Проспав несколько часов, он снова отчалил и поплыл вдоль крутого берега Треугольного острова к его южной оконечности. Он знал, что Тринакрия густо населена людьми, на суше он видел дым и огонь очагов, а в бухтах корабли — узкие, длинные и быстроходные смоленые суда и широкие, пузатые и краснощекие: одни — военные, другие — торговые. Однажды после полудня он достиг южной оконечности острова. Там он сошел на берег, осмотрел свой плот, свои припасы и себя самого. Левое колено саднило, он вспомнил, что ушиб его. К западу, востоку и югу перед ним простиралось теперь открытое море. В бухте, где он бросил якорь, он искупался: вошел в воду и, не называя имени Посейдона, заигрывал с волнами, старался заслужить их милость. Потом поел и, растянувшись на прибрежной скале, устремил взгляд в голубовато-зеленую бесконечность на юге, где угадывались очертания островов Волосы, свисавшие на лоб, и жесткая от соли борода пахли морем. В отблесках багряного Гелиоса огненными полосками мелькали дельфины. За его спиной тянулись густые леса, а за ними высокие горы, в глотках которых клокотало пламя, рвущееся наружу из недр Аида. Он смежил глаза и, вытянувшись на спине, вглядывался в мерцающую тьму под закрытыми веками.
* * *
Агамемнон совершенно серьезно уверял — а тени между тем клубились вокруг него, подобно парам серы, — будто его не то пригласили, не то заманили в дом Эгисфа, где находилась и его супруга-царица, хотя это противоречило другим сведениям — о том, что убили Агамемнона в его собственном дворце. Да не все ли мне равно, не хочу я говорить с Агамемноном, который стоит сейчас передо мной, слишком это давняя история, у меня есть дела поважнее, чем собирать сведения о твоем сыне, царь царей. Какову другу чашу налил, такову и самому пить. Спокойной ночи, Агамемнон.

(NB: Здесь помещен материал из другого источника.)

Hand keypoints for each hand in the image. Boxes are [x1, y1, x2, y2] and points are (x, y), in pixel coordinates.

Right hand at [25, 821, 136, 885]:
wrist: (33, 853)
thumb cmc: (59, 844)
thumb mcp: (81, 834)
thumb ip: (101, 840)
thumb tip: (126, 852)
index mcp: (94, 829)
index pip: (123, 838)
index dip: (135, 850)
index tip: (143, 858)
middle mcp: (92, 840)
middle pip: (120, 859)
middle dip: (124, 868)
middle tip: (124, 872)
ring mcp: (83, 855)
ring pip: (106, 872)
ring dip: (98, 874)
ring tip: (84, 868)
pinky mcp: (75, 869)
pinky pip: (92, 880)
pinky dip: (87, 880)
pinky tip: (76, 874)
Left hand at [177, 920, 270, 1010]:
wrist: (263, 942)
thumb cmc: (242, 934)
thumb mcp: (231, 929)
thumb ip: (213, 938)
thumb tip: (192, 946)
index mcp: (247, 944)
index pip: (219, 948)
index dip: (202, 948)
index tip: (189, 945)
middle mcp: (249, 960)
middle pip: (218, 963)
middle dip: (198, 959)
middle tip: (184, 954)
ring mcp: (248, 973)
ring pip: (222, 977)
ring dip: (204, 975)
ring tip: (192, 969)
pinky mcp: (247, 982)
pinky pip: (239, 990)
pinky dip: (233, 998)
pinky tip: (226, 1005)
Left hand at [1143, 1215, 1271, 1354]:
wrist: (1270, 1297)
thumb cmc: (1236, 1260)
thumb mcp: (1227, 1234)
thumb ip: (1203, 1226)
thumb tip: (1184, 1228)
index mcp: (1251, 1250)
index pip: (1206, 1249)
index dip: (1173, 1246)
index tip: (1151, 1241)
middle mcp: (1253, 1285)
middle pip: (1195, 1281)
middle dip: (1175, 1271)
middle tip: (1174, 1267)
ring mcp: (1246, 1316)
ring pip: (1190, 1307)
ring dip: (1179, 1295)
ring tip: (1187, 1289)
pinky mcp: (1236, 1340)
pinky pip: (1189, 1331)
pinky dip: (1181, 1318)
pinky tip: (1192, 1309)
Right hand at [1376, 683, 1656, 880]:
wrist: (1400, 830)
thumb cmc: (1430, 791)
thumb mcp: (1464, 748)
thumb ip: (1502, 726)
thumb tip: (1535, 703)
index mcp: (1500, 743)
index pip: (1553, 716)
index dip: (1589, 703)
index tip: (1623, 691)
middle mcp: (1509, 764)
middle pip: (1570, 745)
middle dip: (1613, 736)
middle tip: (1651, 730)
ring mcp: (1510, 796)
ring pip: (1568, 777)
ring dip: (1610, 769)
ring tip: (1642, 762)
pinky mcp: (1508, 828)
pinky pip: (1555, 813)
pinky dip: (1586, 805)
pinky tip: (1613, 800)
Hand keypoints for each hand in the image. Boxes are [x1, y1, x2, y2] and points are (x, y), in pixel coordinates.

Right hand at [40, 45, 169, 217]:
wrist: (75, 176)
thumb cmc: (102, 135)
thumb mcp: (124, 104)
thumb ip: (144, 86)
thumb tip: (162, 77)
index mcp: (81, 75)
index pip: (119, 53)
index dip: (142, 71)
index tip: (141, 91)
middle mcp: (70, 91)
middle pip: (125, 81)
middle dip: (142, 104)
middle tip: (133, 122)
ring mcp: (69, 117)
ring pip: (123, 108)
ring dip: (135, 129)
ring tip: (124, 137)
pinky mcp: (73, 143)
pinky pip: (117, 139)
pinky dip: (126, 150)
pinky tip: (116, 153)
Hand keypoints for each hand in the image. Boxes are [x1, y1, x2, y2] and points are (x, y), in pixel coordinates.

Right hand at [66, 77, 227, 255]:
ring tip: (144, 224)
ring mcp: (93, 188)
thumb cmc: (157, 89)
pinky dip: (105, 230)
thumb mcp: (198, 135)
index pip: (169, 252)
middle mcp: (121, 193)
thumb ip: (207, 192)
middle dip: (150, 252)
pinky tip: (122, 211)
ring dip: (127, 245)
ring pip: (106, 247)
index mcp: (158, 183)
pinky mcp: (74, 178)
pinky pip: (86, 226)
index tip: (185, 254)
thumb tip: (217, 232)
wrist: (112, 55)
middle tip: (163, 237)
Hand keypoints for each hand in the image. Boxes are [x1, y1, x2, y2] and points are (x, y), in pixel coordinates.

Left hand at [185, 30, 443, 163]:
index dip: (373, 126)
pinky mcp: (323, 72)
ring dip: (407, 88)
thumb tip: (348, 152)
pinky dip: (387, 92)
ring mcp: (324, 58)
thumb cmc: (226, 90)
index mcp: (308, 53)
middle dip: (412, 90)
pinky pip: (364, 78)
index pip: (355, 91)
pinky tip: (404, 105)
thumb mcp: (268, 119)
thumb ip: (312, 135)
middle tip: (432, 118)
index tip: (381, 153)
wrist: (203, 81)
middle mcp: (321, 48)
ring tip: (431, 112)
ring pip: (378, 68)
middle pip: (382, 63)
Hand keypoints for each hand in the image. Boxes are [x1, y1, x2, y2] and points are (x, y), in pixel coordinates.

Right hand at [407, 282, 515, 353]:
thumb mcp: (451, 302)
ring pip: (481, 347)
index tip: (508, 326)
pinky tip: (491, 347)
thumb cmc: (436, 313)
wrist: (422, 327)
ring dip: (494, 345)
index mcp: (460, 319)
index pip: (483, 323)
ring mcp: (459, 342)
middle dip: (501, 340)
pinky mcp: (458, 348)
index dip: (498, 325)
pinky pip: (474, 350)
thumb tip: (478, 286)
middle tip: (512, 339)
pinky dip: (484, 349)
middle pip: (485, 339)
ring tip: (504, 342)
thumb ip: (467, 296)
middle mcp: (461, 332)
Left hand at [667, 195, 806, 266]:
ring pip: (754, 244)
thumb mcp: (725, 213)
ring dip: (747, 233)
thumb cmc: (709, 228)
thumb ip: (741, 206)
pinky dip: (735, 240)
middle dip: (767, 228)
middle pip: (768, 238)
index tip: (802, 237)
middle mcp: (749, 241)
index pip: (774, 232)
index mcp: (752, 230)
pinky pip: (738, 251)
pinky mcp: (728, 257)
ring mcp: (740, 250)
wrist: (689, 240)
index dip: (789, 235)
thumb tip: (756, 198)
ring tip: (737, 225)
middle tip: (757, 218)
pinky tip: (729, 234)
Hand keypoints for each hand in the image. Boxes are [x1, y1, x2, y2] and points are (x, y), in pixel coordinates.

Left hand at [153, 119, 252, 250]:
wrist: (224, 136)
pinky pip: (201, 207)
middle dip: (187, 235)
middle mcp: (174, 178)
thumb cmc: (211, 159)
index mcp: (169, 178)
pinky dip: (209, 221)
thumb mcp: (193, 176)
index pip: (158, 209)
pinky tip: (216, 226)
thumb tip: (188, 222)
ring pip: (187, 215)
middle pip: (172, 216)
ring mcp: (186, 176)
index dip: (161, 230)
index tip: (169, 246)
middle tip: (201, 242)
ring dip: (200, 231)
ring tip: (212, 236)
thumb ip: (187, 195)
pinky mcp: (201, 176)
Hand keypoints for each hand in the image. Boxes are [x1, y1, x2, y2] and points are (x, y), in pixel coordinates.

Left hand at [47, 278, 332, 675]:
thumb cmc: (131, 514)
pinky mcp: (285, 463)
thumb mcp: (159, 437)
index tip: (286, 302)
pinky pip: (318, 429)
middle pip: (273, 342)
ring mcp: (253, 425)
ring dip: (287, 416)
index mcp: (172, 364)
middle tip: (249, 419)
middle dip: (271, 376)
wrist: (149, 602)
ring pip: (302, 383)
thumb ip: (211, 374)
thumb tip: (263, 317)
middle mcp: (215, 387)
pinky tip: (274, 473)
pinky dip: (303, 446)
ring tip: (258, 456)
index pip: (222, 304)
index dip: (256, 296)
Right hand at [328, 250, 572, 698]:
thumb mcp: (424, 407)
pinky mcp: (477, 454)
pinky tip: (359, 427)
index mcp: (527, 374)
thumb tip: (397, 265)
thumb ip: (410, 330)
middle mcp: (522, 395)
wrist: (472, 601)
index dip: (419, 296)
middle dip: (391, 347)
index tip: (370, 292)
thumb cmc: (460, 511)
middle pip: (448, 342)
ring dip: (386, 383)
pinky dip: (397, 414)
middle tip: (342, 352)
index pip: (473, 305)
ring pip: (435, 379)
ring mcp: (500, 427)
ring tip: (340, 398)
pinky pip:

— Спокойной ночи, Одиссей, но все же сначала скажи мне, не пытаясь ничего утаить, где сейчас мой сын — в Орхомене, в песчаном Пилосе или у Менелая в Лакедемоне? И почему Менелай до сих пор жив, разве не ради него пришлось умереть нам всем, не ради его проклятой богоподобной царицы? Отвечай!
— Спокойной ночи, Агамемнон. Я ничего не знаю. Эти дела меня не интересуют.
— Быть может, тебя больше интересует некая особа по имени… хочешь, назову?
— Нет, я знаю сам. Проваливай.
— Ты был не лучше других. Помнишь?
— Проваливай!
— И на твоих руках кровь ребенка, на твоих тоже. Разве нет? И самое худшее тебе, быть может, еще предстоит — тебе ведь придется вернуться к людям.